● **TASK PROMPT**
Every line in the data below from the one containing "M1046,33L1094,59L1080,87L1031,61Z" down to the one containing "M818,382L857,421L835,444L795,405Z", both included, must be retyped exactly; no other line is to appear.

● **DATA PROVIDED**
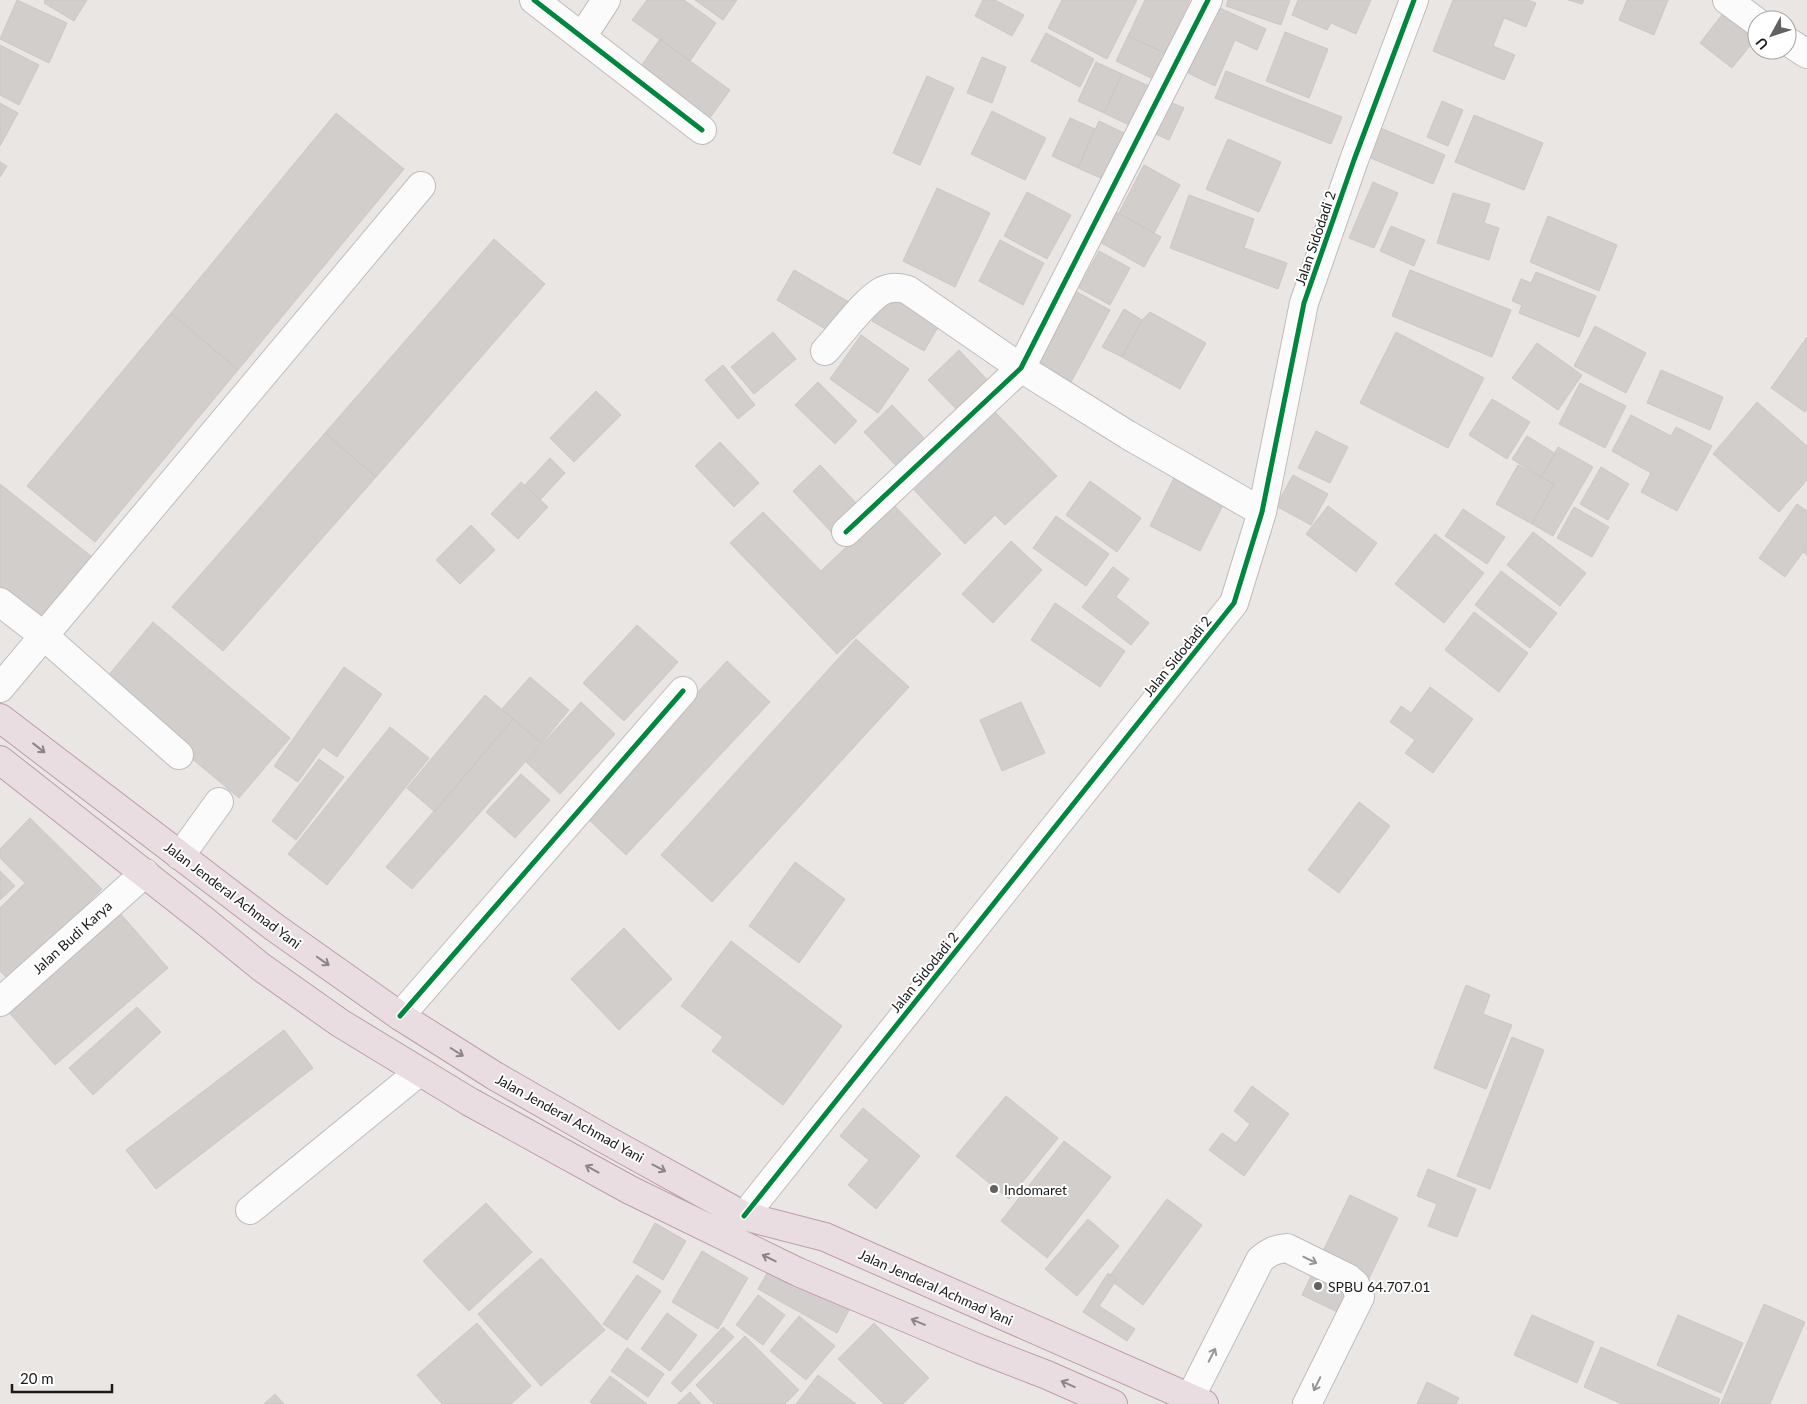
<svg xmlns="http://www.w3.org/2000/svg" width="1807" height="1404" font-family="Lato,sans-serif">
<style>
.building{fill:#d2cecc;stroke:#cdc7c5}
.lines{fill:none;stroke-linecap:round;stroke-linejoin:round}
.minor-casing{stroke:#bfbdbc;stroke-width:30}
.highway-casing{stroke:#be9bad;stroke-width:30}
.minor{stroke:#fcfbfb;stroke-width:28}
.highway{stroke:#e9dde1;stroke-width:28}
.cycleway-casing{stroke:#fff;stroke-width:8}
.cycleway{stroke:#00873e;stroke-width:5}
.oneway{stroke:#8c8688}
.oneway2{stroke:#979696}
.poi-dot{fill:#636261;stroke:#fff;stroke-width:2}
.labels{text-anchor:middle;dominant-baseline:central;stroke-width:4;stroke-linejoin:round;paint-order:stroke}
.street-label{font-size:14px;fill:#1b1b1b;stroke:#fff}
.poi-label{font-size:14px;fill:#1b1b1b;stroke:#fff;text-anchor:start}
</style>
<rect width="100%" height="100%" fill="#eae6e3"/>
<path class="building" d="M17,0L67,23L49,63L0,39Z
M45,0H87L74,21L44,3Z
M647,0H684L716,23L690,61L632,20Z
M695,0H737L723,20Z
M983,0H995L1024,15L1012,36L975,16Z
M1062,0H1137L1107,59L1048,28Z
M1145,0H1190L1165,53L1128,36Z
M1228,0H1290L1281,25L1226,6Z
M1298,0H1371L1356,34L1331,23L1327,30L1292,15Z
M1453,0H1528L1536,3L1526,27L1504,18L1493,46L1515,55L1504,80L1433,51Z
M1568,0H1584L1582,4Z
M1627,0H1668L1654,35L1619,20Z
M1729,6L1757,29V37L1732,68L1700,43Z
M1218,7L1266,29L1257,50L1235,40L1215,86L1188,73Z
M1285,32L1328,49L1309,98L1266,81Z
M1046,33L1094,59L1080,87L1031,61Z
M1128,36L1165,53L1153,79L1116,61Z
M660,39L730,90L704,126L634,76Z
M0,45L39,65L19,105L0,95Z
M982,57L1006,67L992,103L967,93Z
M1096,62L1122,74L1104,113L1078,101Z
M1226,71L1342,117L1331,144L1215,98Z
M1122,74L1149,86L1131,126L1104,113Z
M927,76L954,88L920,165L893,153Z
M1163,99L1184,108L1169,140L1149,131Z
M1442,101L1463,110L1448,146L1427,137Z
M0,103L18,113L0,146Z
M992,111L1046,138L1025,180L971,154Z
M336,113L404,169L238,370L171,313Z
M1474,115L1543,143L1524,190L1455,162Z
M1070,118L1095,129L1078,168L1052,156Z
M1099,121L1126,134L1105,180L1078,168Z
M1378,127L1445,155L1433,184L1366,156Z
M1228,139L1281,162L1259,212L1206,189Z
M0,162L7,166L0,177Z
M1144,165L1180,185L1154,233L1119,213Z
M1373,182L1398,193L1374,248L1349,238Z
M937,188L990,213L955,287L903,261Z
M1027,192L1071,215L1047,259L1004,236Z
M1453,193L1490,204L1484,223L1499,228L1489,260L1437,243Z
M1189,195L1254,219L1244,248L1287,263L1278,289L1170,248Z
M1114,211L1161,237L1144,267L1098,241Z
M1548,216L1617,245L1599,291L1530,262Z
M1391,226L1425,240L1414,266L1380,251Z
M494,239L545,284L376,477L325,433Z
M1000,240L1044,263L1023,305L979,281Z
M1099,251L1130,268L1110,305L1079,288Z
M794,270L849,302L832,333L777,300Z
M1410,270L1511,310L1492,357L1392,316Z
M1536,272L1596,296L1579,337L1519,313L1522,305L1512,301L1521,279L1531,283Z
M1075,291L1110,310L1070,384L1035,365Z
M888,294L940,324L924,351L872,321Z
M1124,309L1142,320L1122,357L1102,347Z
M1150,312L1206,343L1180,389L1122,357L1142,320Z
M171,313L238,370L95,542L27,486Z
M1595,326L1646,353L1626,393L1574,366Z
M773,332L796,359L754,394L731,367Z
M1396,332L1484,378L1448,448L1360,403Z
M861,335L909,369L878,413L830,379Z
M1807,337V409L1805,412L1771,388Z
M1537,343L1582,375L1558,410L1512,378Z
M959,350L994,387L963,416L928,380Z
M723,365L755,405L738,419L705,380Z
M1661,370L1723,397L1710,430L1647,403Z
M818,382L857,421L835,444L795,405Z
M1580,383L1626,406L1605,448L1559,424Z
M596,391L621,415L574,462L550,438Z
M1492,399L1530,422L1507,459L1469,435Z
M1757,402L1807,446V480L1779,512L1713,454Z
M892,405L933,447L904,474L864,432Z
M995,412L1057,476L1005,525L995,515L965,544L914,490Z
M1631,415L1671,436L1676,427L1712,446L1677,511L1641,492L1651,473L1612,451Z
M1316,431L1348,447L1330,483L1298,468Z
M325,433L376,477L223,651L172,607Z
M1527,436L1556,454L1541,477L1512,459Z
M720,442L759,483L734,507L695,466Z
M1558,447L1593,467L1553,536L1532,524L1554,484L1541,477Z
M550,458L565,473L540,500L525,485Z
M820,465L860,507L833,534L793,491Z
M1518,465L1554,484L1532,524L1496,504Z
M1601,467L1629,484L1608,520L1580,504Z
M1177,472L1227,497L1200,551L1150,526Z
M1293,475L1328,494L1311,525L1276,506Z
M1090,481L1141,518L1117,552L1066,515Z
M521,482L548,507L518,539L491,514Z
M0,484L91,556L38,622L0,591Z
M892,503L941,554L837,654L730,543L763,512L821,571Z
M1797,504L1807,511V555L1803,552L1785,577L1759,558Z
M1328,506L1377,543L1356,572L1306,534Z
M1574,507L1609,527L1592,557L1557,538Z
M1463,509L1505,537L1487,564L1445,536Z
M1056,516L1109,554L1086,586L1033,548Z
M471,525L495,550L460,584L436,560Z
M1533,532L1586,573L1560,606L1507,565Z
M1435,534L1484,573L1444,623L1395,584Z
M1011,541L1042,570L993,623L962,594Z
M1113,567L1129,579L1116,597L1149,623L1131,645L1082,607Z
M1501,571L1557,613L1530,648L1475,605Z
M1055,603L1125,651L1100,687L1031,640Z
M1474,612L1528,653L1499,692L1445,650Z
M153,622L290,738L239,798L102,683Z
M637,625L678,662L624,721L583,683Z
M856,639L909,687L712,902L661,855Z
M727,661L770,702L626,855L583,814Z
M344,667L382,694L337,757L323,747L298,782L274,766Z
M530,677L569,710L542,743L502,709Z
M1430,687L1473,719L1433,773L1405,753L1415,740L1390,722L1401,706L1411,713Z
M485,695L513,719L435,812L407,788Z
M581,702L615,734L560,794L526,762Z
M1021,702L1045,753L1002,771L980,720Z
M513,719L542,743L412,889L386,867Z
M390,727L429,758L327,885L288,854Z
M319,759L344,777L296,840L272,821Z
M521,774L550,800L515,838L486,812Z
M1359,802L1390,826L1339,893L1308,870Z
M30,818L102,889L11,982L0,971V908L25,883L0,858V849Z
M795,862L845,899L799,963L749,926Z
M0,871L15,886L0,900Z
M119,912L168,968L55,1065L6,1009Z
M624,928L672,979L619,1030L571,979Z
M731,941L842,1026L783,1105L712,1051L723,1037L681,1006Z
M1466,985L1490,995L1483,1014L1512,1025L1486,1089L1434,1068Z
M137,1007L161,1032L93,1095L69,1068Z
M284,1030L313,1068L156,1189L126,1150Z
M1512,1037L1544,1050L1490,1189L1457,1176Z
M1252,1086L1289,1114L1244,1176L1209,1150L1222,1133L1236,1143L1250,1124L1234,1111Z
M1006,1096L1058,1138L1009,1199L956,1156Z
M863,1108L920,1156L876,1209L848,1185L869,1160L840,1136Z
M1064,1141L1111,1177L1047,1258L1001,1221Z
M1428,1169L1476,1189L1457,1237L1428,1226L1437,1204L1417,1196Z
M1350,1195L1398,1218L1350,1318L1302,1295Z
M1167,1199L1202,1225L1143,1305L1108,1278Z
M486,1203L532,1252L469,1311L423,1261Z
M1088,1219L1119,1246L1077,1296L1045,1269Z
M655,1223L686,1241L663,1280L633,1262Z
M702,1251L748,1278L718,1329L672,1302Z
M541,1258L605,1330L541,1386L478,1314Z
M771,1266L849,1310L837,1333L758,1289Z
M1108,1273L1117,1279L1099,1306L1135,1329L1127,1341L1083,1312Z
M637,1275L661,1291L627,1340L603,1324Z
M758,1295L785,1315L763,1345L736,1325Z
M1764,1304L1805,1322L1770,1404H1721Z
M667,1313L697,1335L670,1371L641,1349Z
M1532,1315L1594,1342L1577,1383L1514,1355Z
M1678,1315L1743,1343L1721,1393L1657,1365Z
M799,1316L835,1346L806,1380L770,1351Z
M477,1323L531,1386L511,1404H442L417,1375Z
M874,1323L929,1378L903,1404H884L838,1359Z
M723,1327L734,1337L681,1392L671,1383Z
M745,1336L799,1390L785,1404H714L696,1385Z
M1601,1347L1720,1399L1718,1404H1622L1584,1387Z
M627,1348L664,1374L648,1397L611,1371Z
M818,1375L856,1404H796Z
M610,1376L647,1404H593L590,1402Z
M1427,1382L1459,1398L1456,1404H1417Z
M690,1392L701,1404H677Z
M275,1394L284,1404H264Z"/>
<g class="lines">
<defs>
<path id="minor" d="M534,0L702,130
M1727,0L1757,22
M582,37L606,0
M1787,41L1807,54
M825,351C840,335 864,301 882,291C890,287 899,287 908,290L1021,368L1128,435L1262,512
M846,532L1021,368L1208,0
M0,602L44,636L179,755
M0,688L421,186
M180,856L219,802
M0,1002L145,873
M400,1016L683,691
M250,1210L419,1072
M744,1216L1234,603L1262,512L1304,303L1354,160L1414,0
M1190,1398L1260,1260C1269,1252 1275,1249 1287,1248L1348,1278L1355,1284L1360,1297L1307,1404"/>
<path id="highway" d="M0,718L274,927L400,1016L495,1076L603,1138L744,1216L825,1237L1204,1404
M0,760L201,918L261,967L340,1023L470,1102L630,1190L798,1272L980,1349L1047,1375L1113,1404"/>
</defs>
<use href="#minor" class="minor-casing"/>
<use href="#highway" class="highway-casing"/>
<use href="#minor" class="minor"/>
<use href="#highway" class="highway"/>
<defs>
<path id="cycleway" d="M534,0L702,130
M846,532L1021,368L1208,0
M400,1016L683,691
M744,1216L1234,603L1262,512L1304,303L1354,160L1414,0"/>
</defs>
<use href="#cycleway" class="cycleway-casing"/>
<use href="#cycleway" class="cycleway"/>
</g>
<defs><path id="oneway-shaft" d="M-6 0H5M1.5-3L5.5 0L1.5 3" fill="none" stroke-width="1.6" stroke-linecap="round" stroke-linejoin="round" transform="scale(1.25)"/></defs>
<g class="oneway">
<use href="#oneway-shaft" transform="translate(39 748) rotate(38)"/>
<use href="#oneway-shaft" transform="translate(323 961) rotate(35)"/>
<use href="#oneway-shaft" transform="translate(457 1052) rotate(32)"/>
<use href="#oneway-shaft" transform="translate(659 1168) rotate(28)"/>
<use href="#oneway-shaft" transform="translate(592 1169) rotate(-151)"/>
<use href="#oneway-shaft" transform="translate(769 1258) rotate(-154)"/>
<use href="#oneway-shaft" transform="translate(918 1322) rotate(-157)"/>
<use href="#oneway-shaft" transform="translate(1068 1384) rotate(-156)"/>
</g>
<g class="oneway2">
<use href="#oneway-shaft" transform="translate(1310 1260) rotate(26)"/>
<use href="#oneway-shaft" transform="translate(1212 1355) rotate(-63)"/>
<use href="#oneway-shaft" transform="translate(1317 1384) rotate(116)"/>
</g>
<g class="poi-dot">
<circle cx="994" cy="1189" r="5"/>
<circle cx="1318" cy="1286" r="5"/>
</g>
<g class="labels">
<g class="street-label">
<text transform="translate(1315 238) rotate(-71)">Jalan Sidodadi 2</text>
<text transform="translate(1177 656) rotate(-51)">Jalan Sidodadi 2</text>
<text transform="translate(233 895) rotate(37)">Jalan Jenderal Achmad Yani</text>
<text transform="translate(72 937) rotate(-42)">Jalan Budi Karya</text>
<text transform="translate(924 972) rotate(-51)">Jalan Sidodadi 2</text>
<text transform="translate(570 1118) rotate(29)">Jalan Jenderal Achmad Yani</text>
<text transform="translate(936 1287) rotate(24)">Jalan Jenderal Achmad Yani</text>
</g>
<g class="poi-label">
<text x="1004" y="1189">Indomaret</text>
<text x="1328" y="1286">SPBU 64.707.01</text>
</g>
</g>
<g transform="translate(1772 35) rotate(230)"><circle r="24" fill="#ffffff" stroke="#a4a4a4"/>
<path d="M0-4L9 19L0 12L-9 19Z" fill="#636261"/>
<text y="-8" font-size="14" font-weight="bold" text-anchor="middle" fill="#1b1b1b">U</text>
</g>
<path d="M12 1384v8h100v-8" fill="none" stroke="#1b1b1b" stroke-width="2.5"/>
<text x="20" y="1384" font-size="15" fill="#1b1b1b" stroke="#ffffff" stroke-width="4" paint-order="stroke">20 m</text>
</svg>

● **RESPONSE BOX**
M1046,33L1094,59L1080,87L1031,61Z
M1128,36L1165,53L1153,79L1116,61Z
M660,39L730,90L704,126L634,76Z
M0,45L39,65L19,105L0,95Z
M982,57L1006,67L992,103L967,93Z
M1096,62L1122,74L1104,113L1078,101Z
M1226,71L1342,117L1331,144L1215,98Z
M1122,74L1149,86L1131,126L1104,113Z
M927,76L954,88L920,165L893,153Z
M1163,99L1184,108L1169,140L1149,131Z
M1442,101L1463,110L1448,146L1427,137Z
M0,103L18,113L0,146Z
M992,111L1046,138L1025,180L971,154Z
M336,113L404,169L238,370L171,313Z
M1474,115L1543,143L1524,190L1455,162Z
M1070,118L1095,129L1078,168L1052,156Z
M1099,121L1126,134L1105,180L1078,168Z
M1378,127L1445,155L1433,184L1366,156Z
M1228,139L1281,162L1259,212L1206,189Z
M0,162L7,166L0,177Z
M1144,165L1180,185L1154,233L1119,213Z
M1373,182L1398,193L1374,248L1349,238Z
M937,188L990,213L955,287L903,261Z
M1027,192L1071,215L1047,259L1004,236Z
M1453,193L1490,204L1484,223L1499,228L1489,260L1437,243Z
M1189,195L1254,219L1244,248L1287,263L1278,289L1170,248Z
M1114,211L1161,237L1144,267L1098,241Z
M1548,216L1617,245L1599,291L1530,262Z
M1391,226L1425,240L1414,266L1380,251Z
M494,239L545,284L376,477L325,433Z
M1000,240L1044,263L1023,305L979,281Z
M1099,251L1130,268L1110,305L1079,288Z
M794,270L849,302L832,333L777,300Z
M1410,270L1511,310L1492,357L1392,316Z
M1536,272L1596,296L1579,337L1519,313L1522,305L1512,301L1521,279L1531,283Z
M1075,291L1110,310L1070,384L1035,365Z
M888,294L940,324L924,351L872,321Z
M1124,309L1142,320L1122,357L1102,347Z
M1150,312L1206,343L1180,389L1122,357L1142,320Z
M171,313L238,370L95,542L27,486Z
M1595,326L1646,353L1626,393L1574,366Z
M773,332L796,359L754,394L731,367Z
M1396,332L1484,378L1448,448L1360,403Z
M861,335L909,369L878,413L830,379Z
M1807,337V409L1805,412L1771,388Z
M1537,343L1582,375L1558,410L1512,378Z
M959,350L994,387L963,416L928,380Z
M723,365L755,405L738,419L705,380Z
M1661,370L1723,397L1710,430L1647,403Z
M818,382L857,421L835,444L795,405Z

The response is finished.